* Source text
What excites me most about Phoolan is the opportunity to explore the resilience of human spirit in the face of incredible odds. This is an issue that is close to my heart. What makes people rise above their circumstances? What message can such as act give to tens of millions of people around the world who are denied dignity on daily basis? How empowering can such an act be?
Despite being born to an environment of extreme poverty and abuse, Phoolan Devi refused to be silenced into a life of subordination. She fought back and demanded to be counted. As a result of her sense of justice and uncompromising demand for respect, she eventually prevailed against forces far more powerful than she was.
Making this film has a strong personal dimension for me as well. I was born in Iran and came to Canada as a refugee in the end of the 80s. In the post-revolution Iran, I experienced injustice first hand. I lost members of my family to fire squads for political ‘crimes’ as petty as distributing band opposition papers or joining human rights groups. I know what it means to be denied dignity because of having a different opinion, a different ideology or a different belief. For me, making this film is also a personal journey through the dark corners of my past to shed light on, and hopefully defend, what I believe to be the unalienable right every human being is born with: the right to be treated with respect and dignity.
This is an important film in a world where millions of people live in sub-human conditions. As human beings, our fates are connected. No infectious disease stays in the area of its origin: it spreads. That is the same case with social ills. None of us should be happy to live in an ‘affluent society’ when 2 billion people live on less than a dollar a day. No one can think of himself as ‘safe’ when millions of women around us are subjected to brutal acts of abuse.
It is in such a world that people like Phoolan Devi remind us of the need to act and gives us the hope and courage to carry on.

* Task to carry out
In the text on the Phoolan Devi film, how would you render "She fought back and demanded to be counted." in Spanish?

* Source data
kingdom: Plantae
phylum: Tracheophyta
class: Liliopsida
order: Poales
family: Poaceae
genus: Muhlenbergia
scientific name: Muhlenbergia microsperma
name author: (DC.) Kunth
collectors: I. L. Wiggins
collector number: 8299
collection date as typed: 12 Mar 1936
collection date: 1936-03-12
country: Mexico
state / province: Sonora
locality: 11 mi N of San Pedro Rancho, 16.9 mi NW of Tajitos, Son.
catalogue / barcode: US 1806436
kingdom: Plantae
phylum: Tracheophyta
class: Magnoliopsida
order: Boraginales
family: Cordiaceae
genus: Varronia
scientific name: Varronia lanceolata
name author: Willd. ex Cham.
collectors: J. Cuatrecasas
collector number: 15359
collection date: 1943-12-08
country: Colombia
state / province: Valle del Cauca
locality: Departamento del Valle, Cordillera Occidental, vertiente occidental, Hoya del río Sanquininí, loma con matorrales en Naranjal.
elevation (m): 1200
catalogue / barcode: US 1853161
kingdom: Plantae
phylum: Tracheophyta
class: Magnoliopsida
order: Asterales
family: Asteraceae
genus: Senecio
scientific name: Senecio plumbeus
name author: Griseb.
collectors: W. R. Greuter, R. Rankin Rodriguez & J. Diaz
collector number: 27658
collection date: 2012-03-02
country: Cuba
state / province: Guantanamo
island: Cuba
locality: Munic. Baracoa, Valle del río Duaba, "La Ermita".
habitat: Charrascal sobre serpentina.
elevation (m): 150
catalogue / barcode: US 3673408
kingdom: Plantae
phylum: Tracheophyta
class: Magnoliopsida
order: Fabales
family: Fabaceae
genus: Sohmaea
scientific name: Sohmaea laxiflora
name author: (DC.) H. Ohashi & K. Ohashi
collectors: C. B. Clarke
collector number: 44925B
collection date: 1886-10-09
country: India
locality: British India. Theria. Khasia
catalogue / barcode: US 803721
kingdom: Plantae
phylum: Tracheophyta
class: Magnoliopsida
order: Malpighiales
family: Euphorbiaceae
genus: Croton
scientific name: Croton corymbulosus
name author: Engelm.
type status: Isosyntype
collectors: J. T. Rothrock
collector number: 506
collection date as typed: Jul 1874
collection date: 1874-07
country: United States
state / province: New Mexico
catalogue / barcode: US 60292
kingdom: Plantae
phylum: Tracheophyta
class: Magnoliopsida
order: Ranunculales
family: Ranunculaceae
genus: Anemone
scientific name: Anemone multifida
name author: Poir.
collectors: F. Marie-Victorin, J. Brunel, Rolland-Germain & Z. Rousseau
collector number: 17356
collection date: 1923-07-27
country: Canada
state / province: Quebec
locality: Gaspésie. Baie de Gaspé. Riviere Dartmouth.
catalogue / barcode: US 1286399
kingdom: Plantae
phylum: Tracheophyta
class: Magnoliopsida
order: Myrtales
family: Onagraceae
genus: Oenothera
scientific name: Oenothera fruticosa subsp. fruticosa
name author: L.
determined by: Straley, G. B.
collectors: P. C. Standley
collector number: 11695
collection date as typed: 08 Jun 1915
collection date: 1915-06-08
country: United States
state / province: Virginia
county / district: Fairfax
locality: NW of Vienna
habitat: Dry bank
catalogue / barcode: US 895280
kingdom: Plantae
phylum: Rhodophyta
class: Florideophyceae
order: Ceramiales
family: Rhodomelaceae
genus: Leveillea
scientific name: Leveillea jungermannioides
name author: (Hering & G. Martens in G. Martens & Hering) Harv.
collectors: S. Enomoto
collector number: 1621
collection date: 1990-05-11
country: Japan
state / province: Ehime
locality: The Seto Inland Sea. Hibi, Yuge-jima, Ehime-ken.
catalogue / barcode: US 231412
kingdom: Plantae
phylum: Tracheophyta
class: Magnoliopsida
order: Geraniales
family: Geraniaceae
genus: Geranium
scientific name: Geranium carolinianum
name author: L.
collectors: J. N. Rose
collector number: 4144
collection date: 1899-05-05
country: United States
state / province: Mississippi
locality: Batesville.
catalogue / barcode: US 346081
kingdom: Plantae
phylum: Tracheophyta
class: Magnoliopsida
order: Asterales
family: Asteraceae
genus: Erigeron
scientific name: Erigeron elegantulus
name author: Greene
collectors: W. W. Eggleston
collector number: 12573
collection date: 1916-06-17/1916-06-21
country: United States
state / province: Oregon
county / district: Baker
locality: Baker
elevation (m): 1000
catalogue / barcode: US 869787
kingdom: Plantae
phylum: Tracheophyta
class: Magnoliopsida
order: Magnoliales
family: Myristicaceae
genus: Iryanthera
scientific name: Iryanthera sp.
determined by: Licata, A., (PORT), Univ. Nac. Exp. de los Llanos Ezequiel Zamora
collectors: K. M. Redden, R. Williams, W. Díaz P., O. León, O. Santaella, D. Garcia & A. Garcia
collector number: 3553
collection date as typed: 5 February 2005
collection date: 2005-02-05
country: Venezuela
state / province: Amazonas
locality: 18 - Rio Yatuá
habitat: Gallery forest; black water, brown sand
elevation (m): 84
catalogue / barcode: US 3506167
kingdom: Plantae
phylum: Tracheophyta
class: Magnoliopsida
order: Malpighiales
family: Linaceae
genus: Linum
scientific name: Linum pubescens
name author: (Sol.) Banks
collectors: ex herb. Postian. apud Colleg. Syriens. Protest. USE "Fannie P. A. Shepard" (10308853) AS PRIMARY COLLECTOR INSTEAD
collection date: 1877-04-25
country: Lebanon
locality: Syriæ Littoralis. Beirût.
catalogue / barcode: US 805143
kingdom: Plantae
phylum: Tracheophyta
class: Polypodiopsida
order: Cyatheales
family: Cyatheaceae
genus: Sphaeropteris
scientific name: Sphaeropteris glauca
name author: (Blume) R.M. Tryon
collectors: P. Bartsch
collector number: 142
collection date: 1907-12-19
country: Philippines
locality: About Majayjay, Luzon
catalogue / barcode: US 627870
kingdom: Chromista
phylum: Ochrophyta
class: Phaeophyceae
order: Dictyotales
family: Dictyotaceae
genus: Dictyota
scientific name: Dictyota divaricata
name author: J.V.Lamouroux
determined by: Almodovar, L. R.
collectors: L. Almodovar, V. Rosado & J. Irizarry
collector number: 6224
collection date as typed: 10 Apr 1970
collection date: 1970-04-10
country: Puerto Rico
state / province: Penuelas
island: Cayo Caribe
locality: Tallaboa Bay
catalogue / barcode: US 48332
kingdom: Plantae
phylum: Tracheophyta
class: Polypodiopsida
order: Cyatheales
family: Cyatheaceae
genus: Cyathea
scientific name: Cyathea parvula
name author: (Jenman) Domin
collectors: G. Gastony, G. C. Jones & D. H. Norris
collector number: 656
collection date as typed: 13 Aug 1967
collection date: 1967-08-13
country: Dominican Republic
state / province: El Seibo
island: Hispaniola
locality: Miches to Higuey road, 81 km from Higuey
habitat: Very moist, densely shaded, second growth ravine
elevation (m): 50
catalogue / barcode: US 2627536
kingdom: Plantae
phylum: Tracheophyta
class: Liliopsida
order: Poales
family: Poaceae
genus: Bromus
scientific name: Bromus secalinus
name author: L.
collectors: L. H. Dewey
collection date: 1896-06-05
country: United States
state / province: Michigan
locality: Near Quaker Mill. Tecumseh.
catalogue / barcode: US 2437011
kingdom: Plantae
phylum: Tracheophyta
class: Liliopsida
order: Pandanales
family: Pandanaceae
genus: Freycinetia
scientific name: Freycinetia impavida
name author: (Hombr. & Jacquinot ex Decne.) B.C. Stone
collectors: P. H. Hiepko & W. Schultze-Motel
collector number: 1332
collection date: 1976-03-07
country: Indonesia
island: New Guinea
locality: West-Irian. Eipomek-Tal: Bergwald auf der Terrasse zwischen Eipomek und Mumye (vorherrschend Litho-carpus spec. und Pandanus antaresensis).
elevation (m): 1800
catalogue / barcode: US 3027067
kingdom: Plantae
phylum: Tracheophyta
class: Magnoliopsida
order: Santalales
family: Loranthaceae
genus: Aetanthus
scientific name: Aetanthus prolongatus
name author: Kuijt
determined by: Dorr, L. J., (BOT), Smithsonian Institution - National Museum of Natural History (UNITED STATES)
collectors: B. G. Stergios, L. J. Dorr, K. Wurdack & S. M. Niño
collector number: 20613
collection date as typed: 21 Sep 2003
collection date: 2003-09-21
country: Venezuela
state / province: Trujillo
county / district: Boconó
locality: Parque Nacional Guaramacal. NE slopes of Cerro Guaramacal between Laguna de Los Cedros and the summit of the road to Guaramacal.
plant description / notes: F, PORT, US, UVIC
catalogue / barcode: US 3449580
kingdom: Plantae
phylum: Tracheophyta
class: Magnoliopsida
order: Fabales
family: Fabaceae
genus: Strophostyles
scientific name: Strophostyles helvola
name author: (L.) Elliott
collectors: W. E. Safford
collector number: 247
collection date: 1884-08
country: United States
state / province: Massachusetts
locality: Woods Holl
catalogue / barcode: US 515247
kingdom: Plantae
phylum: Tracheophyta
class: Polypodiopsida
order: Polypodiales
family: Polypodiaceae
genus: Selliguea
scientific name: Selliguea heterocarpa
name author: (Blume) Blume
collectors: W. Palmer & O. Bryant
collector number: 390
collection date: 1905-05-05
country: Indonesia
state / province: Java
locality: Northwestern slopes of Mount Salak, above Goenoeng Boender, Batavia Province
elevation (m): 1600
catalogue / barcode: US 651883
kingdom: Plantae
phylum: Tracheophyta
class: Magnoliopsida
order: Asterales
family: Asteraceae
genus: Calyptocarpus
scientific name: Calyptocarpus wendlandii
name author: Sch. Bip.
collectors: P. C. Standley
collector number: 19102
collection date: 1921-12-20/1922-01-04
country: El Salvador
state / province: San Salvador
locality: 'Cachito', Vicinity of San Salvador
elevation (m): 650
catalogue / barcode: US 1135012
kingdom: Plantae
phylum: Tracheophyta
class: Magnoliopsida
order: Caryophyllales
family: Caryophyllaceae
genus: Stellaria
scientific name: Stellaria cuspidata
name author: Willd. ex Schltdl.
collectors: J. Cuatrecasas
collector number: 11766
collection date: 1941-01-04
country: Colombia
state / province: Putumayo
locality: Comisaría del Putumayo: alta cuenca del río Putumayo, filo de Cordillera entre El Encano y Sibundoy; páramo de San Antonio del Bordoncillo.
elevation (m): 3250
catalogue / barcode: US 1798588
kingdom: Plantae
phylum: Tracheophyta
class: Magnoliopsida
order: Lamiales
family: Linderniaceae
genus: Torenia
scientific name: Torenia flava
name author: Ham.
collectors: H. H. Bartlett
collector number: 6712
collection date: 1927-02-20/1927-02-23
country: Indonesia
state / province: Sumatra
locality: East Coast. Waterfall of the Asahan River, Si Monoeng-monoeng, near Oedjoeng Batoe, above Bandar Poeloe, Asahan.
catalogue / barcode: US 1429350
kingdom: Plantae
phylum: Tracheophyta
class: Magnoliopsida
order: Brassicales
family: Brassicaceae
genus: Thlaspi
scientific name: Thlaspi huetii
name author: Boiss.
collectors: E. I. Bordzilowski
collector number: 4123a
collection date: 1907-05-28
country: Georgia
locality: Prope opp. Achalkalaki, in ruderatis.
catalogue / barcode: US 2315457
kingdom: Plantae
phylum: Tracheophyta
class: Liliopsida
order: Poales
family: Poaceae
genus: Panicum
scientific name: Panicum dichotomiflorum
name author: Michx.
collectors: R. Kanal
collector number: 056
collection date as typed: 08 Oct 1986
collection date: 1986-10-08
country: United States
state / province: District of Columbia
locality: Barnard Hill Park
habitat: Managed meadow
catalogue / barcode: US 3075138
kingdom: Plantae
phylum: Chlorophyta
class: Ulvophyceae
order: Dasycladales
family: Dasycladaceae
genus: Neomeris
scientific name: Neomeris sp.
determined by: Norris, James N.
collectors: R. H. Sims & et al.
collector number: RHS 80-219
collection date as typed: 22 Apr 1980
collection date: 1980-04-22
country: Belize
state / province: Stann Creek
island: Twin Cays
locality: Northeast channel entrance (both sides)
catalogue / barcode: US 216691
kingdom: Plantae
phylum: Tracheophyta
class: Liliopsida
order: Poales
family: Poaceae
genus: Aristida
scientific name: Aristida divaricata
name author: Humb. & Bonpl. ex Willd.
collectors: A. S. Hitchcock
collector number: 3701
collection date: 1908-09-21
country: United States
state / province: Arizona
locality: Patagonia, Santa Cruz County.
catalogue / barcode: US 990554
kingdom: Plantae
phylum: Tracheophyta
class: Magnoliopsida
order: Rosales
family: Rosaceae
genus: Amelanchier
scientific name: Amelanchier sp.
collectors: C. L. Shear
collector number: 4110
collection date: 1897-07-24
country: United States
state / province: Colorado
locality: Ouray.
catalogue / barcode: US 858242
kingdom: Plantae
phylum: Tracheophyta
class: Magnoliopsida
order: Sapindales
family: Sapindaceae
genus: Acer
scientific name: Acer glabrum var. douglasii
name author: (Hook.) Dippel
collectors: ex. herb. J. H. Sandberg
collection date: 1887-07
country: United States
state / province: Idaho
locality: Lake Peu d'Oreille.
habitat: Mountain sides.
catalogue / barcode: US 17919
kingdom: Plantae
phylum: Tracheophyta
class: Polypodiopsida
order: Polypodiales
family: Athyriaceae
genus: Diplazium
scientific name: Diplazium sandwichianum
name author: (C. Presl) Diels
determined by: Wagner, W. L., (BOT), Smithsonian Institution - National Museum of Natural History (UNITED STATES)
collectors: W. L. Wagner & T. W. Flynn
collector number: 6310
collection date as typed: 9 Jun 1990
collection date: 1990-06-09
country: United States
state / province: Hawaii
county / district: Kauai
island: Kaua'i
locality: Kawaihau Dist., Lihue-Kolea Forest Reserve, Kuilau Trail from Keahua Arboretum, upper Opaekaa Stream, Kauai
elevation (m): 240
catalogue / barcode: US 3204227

* Result of this task
Ella se defendió y exigió ser tomada en cuenta.